Another common approach is to split a string into n-grams, which are tokens of length n. Most often, n=2 or n=3. The n-grams are produced by sliding a window of length n over the input string from left to right. Using n=3 on the input string “the Atlantic coast,” would produce the following 3-grams:“the”, “he”, “ At”, “Atl”, “tla”, “lan”, “ant”, “nti”, “tic”, “ic “, “c c”, “ co”, “coa”, “oas”, “ast”
A common approach is to transform the input strings to lower case, and split them into words on whitespace, before tokenizing each word into n-grams. In which case, the string “the Atlantic coast” would be processed as follows:
*To lower case: “the atlantic coast”
*Split on whitespace into words: “the”, “atlantic”, “coast”
*Split into 3-grams: “the”, “atl”, “tla”, “lan”, “ant”, “nti”, “tic”, “coa”, “oas”, “ast”
Comparing the common n-grams between the two strings gives a good approximation of their similarity. As always, this technique has advantages and disadvantages. Because tokens are sequences of multiple characters, token-based similarities are sensitive to even “minor” edit operations like insertion, deletion, replacement of single characters, or swaps of two characters, which are handled well by character-based similarities.
For example, if we delete the character “n” from “atlantic”, the string “atlatic” looses 3 common 3-grams: “atl”, “tla”, “lan”, “ant”, “nti”, “tic”
Token-based similarities also work well with swaps of whole words, which are handled poorly by character-based similarities. Depending on the tokenization method used, the score might not be affected in any way by word swaps. However, when using n-gram tokenization without prior word splitting, word boundaries are still considered.

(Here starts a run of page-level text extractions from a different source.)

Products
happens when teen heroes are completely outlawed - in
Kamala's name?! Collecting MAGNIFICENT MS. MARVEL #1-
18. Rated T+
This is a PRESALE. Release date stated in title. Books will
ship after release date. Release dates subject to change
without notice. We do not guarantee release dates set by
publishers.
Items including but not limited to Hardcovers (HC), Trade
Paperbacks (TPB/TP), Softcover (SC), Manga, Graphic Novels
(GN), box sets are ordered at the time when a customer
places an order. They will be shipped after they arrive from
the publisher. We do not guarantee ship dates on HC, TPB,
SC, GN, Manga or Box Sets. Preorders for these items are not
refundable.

For example, compare the following 3-gram tokenization:
*“atlantic coast” -> “atl”, “tla”, “lan”, “ant”, “nti”, “tic”, “ic”, “c c”, “co”, “coa”, “oas”, “ast”
*“coast atlantic” -> “coa”, “oas”, “ast”, “st ”, “t a”, “ at”, “atl”, “tla”, “lan”, “ant”, “nti”, “tic”
The 3-grams “ic”, “c c”, “co”, “st”, “t a”, and “at” represent the word boundaries and do not match when the two input strings are compared. Based on these pre-processing steps, the similarity functions in the following sections use different formulas to calculate the similarity score.
Cosine Coefficient
Dice Coefficient
Jaccard Coefficient
Overlap Coefficient
OneData Similarity Function
Other token-based similarity functions, when used with n-gram tokenization, allow the longer words to contribute more to the final score than the shorter words.
Consider the following two strings together with their 3-gram tokenizations:
*“Acme Software”“acm”, “cme”, “sof”, “oft”, “ftw”, “twa”, “war”, “are”
*“Ajax Software”“aja”, “jax”, “sof”, “oft”, “ftw”, “twa”, “war”, “are”
Here, the word “Software” contributes 6 of 8 tokens to the token set of “Acme Software,” leading to a Jaccard score of 6/10 = 60% or a Dice score of even (2 x 6)/(8 + 8) = 75%.
This behavior is often undesirable because, on a word-based level, you would give these two strings a similarity of 50%. This behavior is what the OneData similarity improves by taking into account both word-based and word-token relations. Also, more complex cases with compound words (frequent in the German language) or split word fragments are handled well by this technique.